Ds. Van de Weg: Dienende geest is motorolie voor huwelijk
De Bijbelse woorden dat de man het hoofd van de vrouw is, gelden nog steeds, aldus ds. A. A. F. van de Weg. „Vrouwen moeten het niet erg vinden om de man te dienen.”
De hersteld hervormde predikant uit Abbenbroek sprak zaterdagmorgen tijdens de Kruispuntconferentie in Meerkerk. Deze eendaagse conferentie over het huwelijk was bestemd voor jonge –al dan niet getrouwde– stellen en werd georganiseerd door het Landelijk Contact Jeugdwerk (LCJ) van de Christelijke Gereformeerde Kerken. Er waren veertien stellen.
Ds. Van de Weg ging in zijn toespraak eerst in op een tekst uit het Oude Testament. Hij noemde Genesis 2:24: „Daarom zal de man zijn vader en zijn moeder verlaten, en zijn vrouw aankleven; en zij zullen tot een vlees zijn.” De predikant benadrukte dat het huwelijk een verbond is en niet een contract. Hij liet twee A-4’tjes zien die eenmaal op elkaar gelijmd niet gemakkelijk losgescheurd kunnen worden. Zo is het volgens hem ook met een huwelijk. „Bij een scheiding gaat er iets kapot. Houd het huwelijk rein. Zorg voor een goede communicatie.”
Magistraal
Ds. Van de Weg noemde seksualiteit een ”magistrale gave” van God. „Deze gave mag je in dankbaarheid aannemen. Deze lichamelijke eenwording is geen speeltje vóór het huwelijk, maar is ook niet alleen bestemd voor de voortplanting. Die opvatting is ontstaan onder invloed van Augustinus. Op dit punt heeft hij de plank misgeslagen. Anders zou je heel wat teksten uit de Bijbel moeten schrappen. Seksualiteit is ook iets moois.”
Over kinderen zei de predikant dat echtparen principieel de bereidheid moeten hebben om de kinderzegen te ontvangen. Hij voegde eraan toe dat het „in het huwelijksleven ook kan gaan om te laveren tussen het voorkomen van en het uit zijn op de kinderzegen.”
Vervolgens trok hij vanuit het Nieuwe Testament (Efeze 5) een aantal lijnen door, waarbij vooral het onderdanig zijn aandacht kreeg. Eerst staat er, aldus de predikant, dat man en vrouw elkáár onderdanig moeten zijn. „In het huwelijk leer je dienen. Een dienende geest is de motorolie voor het huwelijk. Wie Christus liefheeft, krijgt het verlangen om er ook voor de ander te zijn. Jouw agenda wordt jullie agenda en jouw geld wordt jullie geld.”
De predikant handhaafde, tegen allerlei trends in de maatschappij in, dat de man het hoofd van de vrouw is. Hij trok de vergelijking met een piloot die het vliegtuig bestuurt, maar die fouten kan maken en open dient te staan voor reflectie. „Het is goed als de vrouw in het huwelijk op de rem trapt als dat nodig is.”
Signalen
Ds. Van de Weg vroeg de mannen om hun vrouw, „het zwakkere vat”, te beschermen, genoeg tijd met haar door te brengen en signalen van haar op te vangen. Een vrouw moet het niet erg vinden om zo’n man te dienen. „Het dienen heeft niets te maken met hoger of lager staan. Het is een eer om te dienen. Je hoeft dat niet kritiekloos te doen. Over alle dingen mag je je kritiek inbrengen en kan je jouw man vragen of hij het wel goed heeft. Zo heeft de vrouw een plek gekregen om de man te laten opbloeien in het geestelijk leiding geven.”

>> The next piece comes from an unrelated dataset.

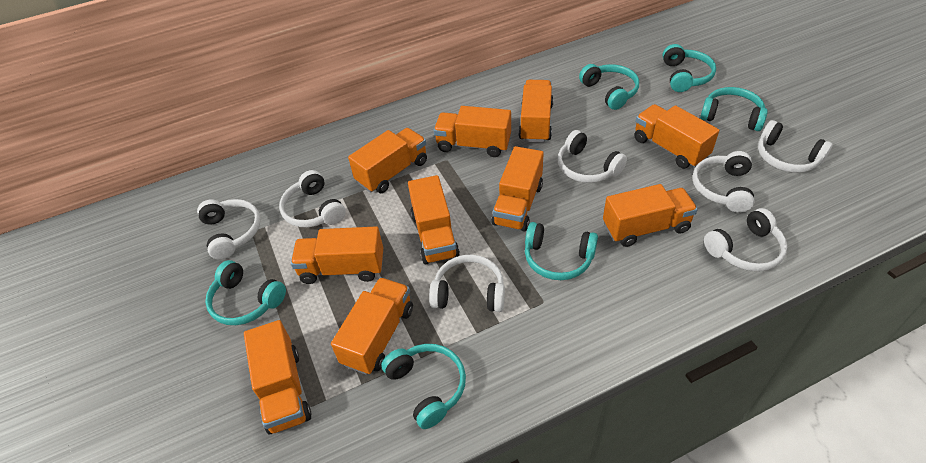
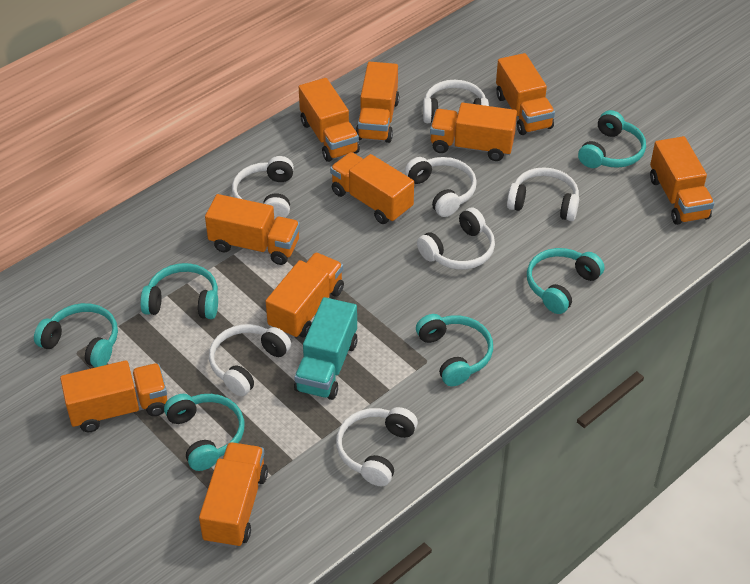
turquoise truck: none = 0 -> [294,297,358,400] = 1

Over die verhouding tussen man en vrouw gingen alle vragen na de pauze. Ds. Van de Weg stelde dat de Bijbelse richtlijn ook blijft gelden als de vrouw beter leiding kan geven dan de man. Het is volgens hem niet goed is als de vrouw dan het stuur overneemt, behalve in uitzonderingen bij ziekte en dergelijke. Hij stelde voor dat een vrouw die goed kan leidinggeven, haar man helpt in het leren leidinggeven.
De predikant erkende dat er karakters zijn die moeilijk combineren. Hij vindt het „een must” om te weten wat voor karakter je hebt. „Het helpt in de levensheiliging.”